Terlihat Nghieng sedang tidur siang yang ringan dan mendalam, penuh makna dan cerah. Cinta untuk pedesaan dan keluarga bagai angin sepoi-sepoi yang menyirami jiwa sang penyair:
Pagi ini baunya harum seperti madu
kota bunga berwarna-warni
bahkan jika kamu pergi ke seluruh dunia
hatiku selamanya tanah airku
(Kampung halaman)
Puisi memiliki kekuatan untuk menghayati dunia . Melalui mata puitis sang penulis, kita mendengar jantung Ibu Pertiwi berdetak dengan penuh toleransi:
Musim berbuah di mata hijau
Cinta jatuh selama bertahun-tahun tanpa henti
Burung pipit bernyanyi di ujung taman peri
Daun kebaikan menutupi buah toleransi...
(Kesabaran)
Seseorang harus memiliki keyakinan dalam kehidupan untuk memahami keharmonisan langit dan bumi dengan hati manusia, di bawah pandangan yang hangat dan segar:
Maret, bunga kapas tak terlihat lagi
awan mengendarai angin di tengah nostalgia
Sinar matahari biru menghangatkan ruang yang luas
Aku duduk mengeringkan rambut mudaku
(Seperti mimpi)
Ada kalanya sang penyair menghilang sehingga sang putra dapat muncul dalam wujud daging dan darah, penuh kemanusiaan dan bakti kepada orang tua:
Sore ini aku merenovasi altar ibuku.
Aku senang tapi mataku terasa terbakar
ingat masa kecil atau mengemis...
- orang keras kepala itu sangat keras kepala
(Dengan ibu sore ini)
Di tempat lain, terkadang dalam hubungan yang harmonis, kenyataan hidup yang meresahkan terkadang mengalahkan kenyataan mimpi, dan puisi tak kuasa menahan rasa sakit perpisahan. Untungnya, berkat pemurnian jiwa yang kaya akan cinta, kita pun terbangun:
Kami hancur karena kami tidak bisa berkata apa-apa.

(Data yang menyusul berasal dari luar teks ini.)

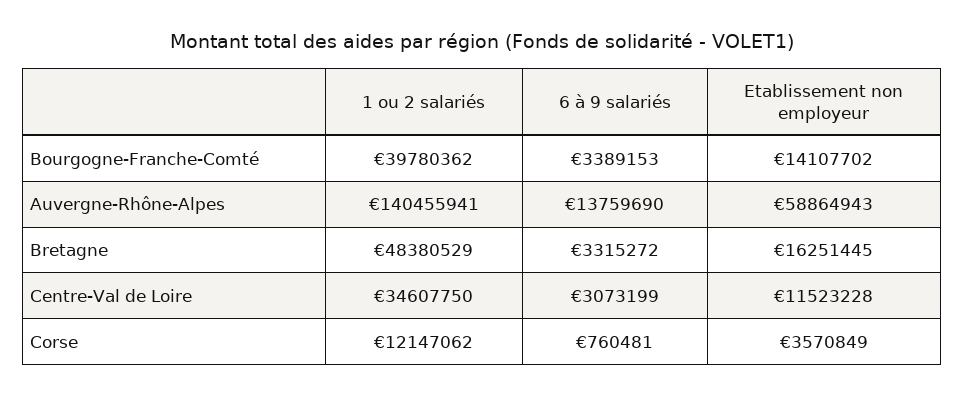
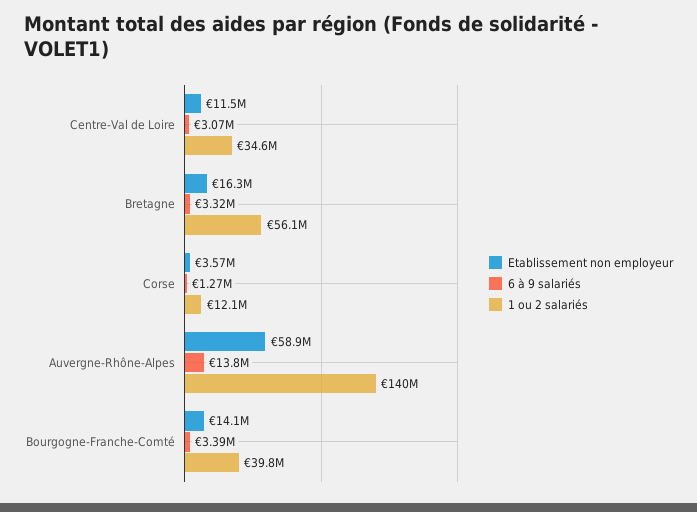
1 ou 2 salariés, Bretagne: 48380529 -> 56100000
6 à 9 salariés, Corse: 760481 -> 1270000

Simpati yang menurun, undangan yang menyakitkan yang menurun...
(Jatuh)
Oleh karena itu, mudah dipahami mengapa penyair, yang sepanjang hidupnya memiliki hati yang berat bagi kemanusiaan, merasa sulit untuk mengungkap "kesia-siaannya":
Aku memegang rambut pahit di tanganku
Lewati tahun-tahun keausan
(Puisi Musim Semi)
Le Ba Duy adalah saksi bisu gairah yang membara. Ia mencintai kata-kata dan begitu terobsesi dengannya hingga ia kelelahan. Berikut contohnya:
Aku berbaring untuk tidur siang
Membalikkan dan menggaru ladang akan melukai seluruh tubuh
(Tidur siang)
Saat tidur siang, bahkan di malam hari, puisi kekasih selalu muncul dan menghilang. Terkadang samar, terkadang bertahan bagai bulan sabit, membangkitkan gemerlap gelombang sinar matahari:
Ikan bernapas
tidur malam berlalu menjadi hari baru
mencerahkan wajahmu
(Ditulis pada 0:00)
Yang dipetik dari kumpulan puisi ini adalah tumbuhnya cinta kasih bagi kemanusiaan, cinta kasih bagi kehidupan, yang terasa akrab dan dekat. Namun, ungkapan cinta itu berbeda bagi setiap individu. Yang terpenting adalah mepuitiskan cinta, menanamkannya dalam ingatan, dan menyentuh hati. Sambil bersandar untuk tidur siang, seseorang dapat merasakan ketulusan, keaslian, dan keindahan jiwa. Terkadang, hanya dengan membangun sarang kokoh pada aspek tertentu, puisi telah hidup bersama waktu.